In a similar vein, a very impressive list of authors at the London School of Economics (LSE) have written this piece on training:
- The OECD reports that 38% of working-age adults in England are qualified to tertiary level (above the OECD average of 34%), and 25% have below upper secondary level qualifications (slightly higher than the OECD average of 24%). England stands out for having relatively few adults with middle-level qualifications. This gap is related to the lack of funding for advanced vocational qualifications, leaving UK adults a quarter as likely as adults from the US to have undertaken an advanced vocational qualification.
- The UK has seen changes in the labour market over recent decades, in common with many advanced economies. Manufacturing has declined, but the use of information technology and offshoring have led to a change in workplace skills. Social and abstract skills have increased in demand, as the employment shares of occupations that are intensive in routine and manual skills have fallen. For example, occupations that use social skills intensively (such as directorial positions in marketing and sales, human resources, and customer services) have become a larger part of the set of jobs done in the UK, whereas those that have little need for social skills have declined in importance. Alongside these changes, wages have grown particularly strongly for jobs that require a significant amount of abstract reasoning: occupations that use abstract skills intensively have seen average wage growth of 30% since 1994, compared with wage growth of below 15% for occupations that involve below-median levels of abstract skills.
- In general, these shifts are relatively good news for workers with high levels of education and those in high-paying occupations, as they are most likely to utilise social and abstract skills while in the workplace.
- The proportion of workers who report that they have received work-related training in the past three months has fallen from 29% in 2002 to 24% in 2020, and has fallen the most for workers aged under 25. The number of days training received per employee or per trainee is lower than a decade ago, as are the proportion of employers who report they are providing training, and the amount of money spent on training by employers.

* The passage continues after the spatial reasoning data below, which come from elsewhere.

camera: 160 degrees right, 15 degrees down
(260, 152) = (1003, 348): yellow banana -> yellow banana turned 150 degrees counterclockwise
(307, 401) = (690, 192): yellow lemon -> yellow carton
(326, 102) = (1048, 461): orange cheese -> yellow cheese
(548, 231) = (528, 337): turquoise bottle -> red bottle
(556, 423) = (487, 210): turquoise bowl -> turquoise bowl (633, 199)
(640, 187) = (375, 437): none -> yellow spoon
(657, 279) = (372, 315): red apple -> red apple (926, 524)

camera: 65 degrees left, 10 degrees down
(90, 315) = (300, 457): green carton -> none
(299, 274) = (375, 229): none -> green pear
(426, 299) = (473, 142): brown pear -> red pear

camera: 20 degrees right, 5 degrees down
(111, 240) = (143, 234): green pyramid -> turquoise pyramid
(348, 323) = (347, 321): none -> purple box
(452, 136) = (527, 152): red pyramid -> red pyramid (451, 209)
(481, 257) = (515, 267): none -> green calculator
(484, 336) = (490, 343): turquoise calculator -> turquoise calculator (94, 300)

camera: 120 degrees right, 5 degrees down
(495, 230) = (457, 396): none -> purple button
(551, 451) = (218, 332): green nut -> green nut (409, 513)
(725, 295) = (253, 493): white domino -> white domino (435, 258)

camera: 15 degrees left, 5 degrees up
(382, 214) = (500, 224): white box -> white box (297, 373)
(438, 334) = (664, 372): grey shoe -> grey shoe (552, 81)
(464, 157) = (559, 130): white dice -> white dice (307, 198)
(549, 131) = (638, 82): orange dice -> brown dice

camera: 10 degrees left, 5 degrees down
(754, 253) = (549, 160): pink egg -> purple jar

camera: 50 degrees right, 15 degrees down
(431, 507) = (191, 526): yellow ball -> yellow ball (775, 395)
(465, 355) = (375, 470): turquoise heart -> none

Only 13% of the unemployed received training. This is a particular issue as training is a crucial way for individuals to improve their labour market position and appears to be especially effective for those with lower levels of formal education.
IDA Ireland have published their April Labour Market Pulse. This has a focus on AI:
- The hiring rate slowed through the end of 2022, ending 27% lower in December 2022 than the previous year. This trend continued in early 2023, with rates sitting 27.2% lower in January and 34.7% lower in February year-on-year.
- The labour market stabilised in 2022 following rapid hiring during the reopening of the economy post-pandemic. Employees seem to be prioritising stability and job tenures have increased.
- IDA Ireland, Enterprise Ireland, and the Local Enterprise Offices all reported strong jobs growth in 2022. Unemployment stood at 4.4% in December and GDP grew 12.2% annually
- Demand for AI skills continues to outstrip supply. Skills availability has been identified as the most important obstacle to the adoption of AI for firms both in Ireland and across the EU.
- Machine Learning, AI Applications, and Data Processing & Management were identified as key technical AI skills needs by the DETE.
- Irish companies are responding to the AI skills shortage by focusing on upskilling and reskilling of employees and there has been strong growth in AI work permit applications.